Besonders die Textzeile "He has a lovely voice, I adore to hear him sing" hatte es mir angetan und ich ersetzte in süßen Träumen versunken "he" einfach durch "she" und dachte dabei natürlich an Erica, die zu reduziertem Gitarrenspiel auf lieblichste Weise sang.

Das zart melancholische Time Travelling (Text hier) danach war etwas stärker instrumentalisiert, aber ebenso schön. Dann schnappte sich Erica das Banjo und interpretierte When It Goes, ein Lied von dem sogar ein kurzes Video existiert (einem kleinen Mädchen kullern die Tränen über das Gesicht, aber am Ende streckt es kess die Zunge raus, süß!) und dessen Text ebenfalls von der Künstlerin selbst veröffentlicht wurde. Dort erklärt sie auch kurz, daß es sich um ein "Eden-Inspired Theme" handelt, also einen Song, der sich ums Paradies dreht. Himmlisch!

Und zwei Lieder später wagte sich Fräulein Buettner sogar, französisches Liedgut zu interpretieren. C'est Julien von Marie Laforêt beschrieb die Amerikanerin als eine Chance, sich in einer fremden Sprache auf ungezwungenere Weise auszudrücken. Marie Laforêt ist eine Chanson-Sängerin, die vor allem in den 60er Jahren erfolgreich war und deren Liedgut nicht dem Folk zugeordnet werden kann. Insofern unterschied sich die Version von Erica deutlich vom Original, kam aber sehr gut an, zumal die Amerikanerin mit einer vorzüglichen und nahezu akzentfreien Aussprache aufwarten konnte.

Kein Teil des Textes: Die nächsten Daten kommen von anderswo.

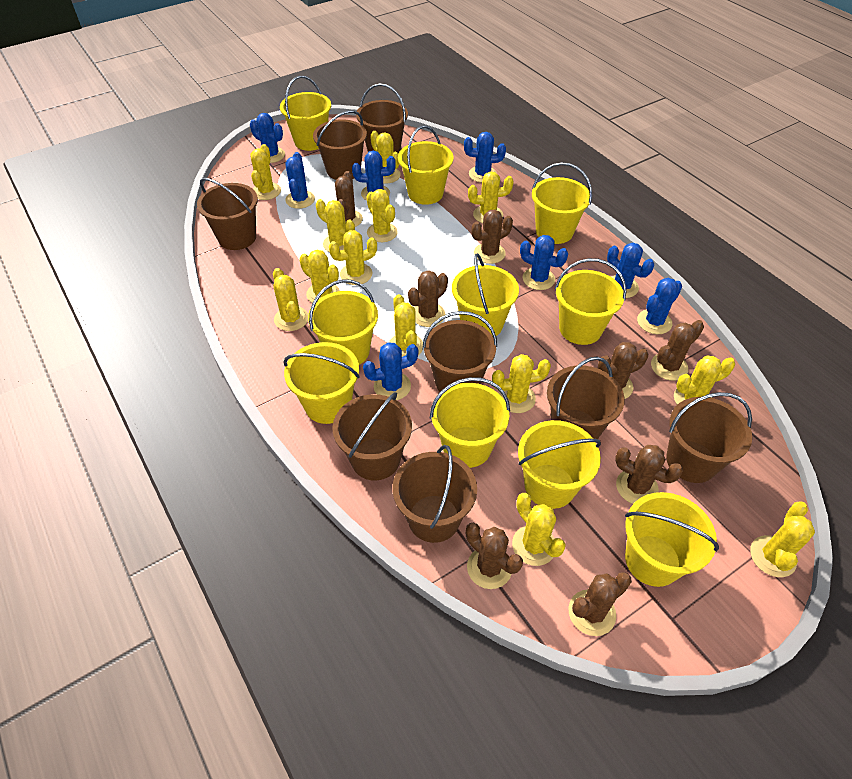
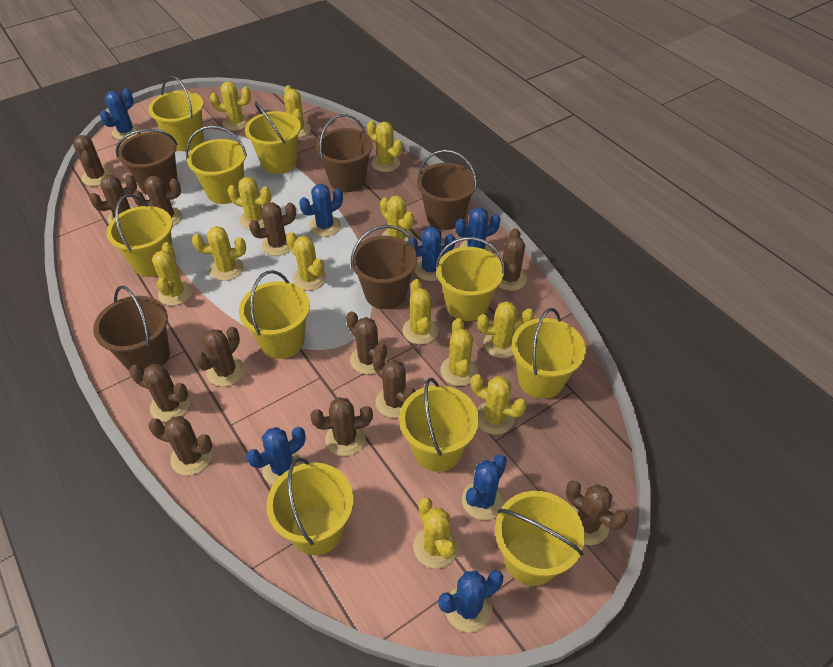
blue cactus: [250,113,285,163] [285,152,315,209] [352,151,396,201] [363,342,418,400] [464,132,506,183] [520,235,568,290] [607,243,654,298] [637,278,682,334] = 8 -> [100,88,140,140] [246,427,306,485] [299,184,343,237] [407,227,455,281] [438,570,503,632] [455,207,501,253] [462,454,507,520] = 7
brown bucket: [197,178,258,250] [313,110,367,180] [332,392,412,481] [356,83,408,154] [393,445,477,543] [422,311,497,392] [547,357,625,439] [666,392,752,483] = 8 -> [93,285,170,371] [116,129,178,195] [316,114,373,192] [351,225,417,309] [417,150,477,230] = 5
brown cactus: [335,171,363,227] [408,270,448,327] [466,523,523,589] [471,210,513,264] [569,572,632,636] [598,342,648,399] [615,445,683,504] [651,320,704,381] = 8 -> [73,135,112,186] [90,174,137,223] [129,364,190,422] [133,176,182,226] [148,416,212,475] [194,327,245,387] [249,202,296,256] [310,397,373,456] [346,311,387,374] [372,353,416,418] [498,228,527,291] [566,481,628,545] = 12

Kurze Zeit später war mit Parisian Clouds Schluss, aber das auf dem Boden sitzende Publikum hatte noch nicht genug von dieser wundervollen Stimme bekommen. Erica überlegt kurz, was sie denn noch spielen könne, griff sich die Gitarre und wollte loslegen, doch dann...riss ihr eine Saite! Entwaffnend hob sie die Arme, so als wolle sie sagen: "Tja, das hat sich ja dann leider erledigt!", aber der Applaus war zu herzlich, um auf diese Weise aufzuhören. "Spiel doch was auf dem Banjo!", rief ein Schlaumeier herein, aber die Künstlerin winkte mit den Worten "ich beherrsche nicht so viel Stücke auf dem Banjo", ab. Dann halt eben doch auf der Gitarre, gerissene Saite hin oder her! Und zum Glück wurde uns dieser Nachschlag noch präsentiert, denn Erica intonierte Between The Bars von meinem Lieblingssänger Elliott Smith, den sie ebenfalls verehrt. Ihre Version war fast noch herzzereissender als das Original und machte schmerzlich deutlich, warum Elliott jetzt schon stark vermisst wird. Ihr Multiinstrumentalist hatte es sich hierzu auf der Kante der kleinen Bühnenrampe gemütlich gemacht und saß ganz nah an der Seite der verzückten Zuhörer.

Zum Abschluss gönnte Erica den Besuchern dann noch einmal ihr schönstes Lächeln und ich dachte noch einmal an dieses eingangs erwähnte komische Lied: "The best things in life are free"...

Setlist Erica Buettner, Le Pop In, Paris:

01: A Tale Of Norstein
02: Our Most Fragile Things
03: True Love And Water
04: Time Traveling
05: When It Goes
06: Under The Radar
07: C'est Julien (Marie Laforêt Cover)
08: Parisian Clouds


09: Between The Bars (Elliott Smith Cover)

Link:

- Mehr Fotos von Erica Buettner





1 Kommentare :

E. hat gesagt…

hätte ich fast übersehen. hast du den bericht später eingeschoben?
diese kleinen events geben doch immer eine menge her, gell? sehr schön.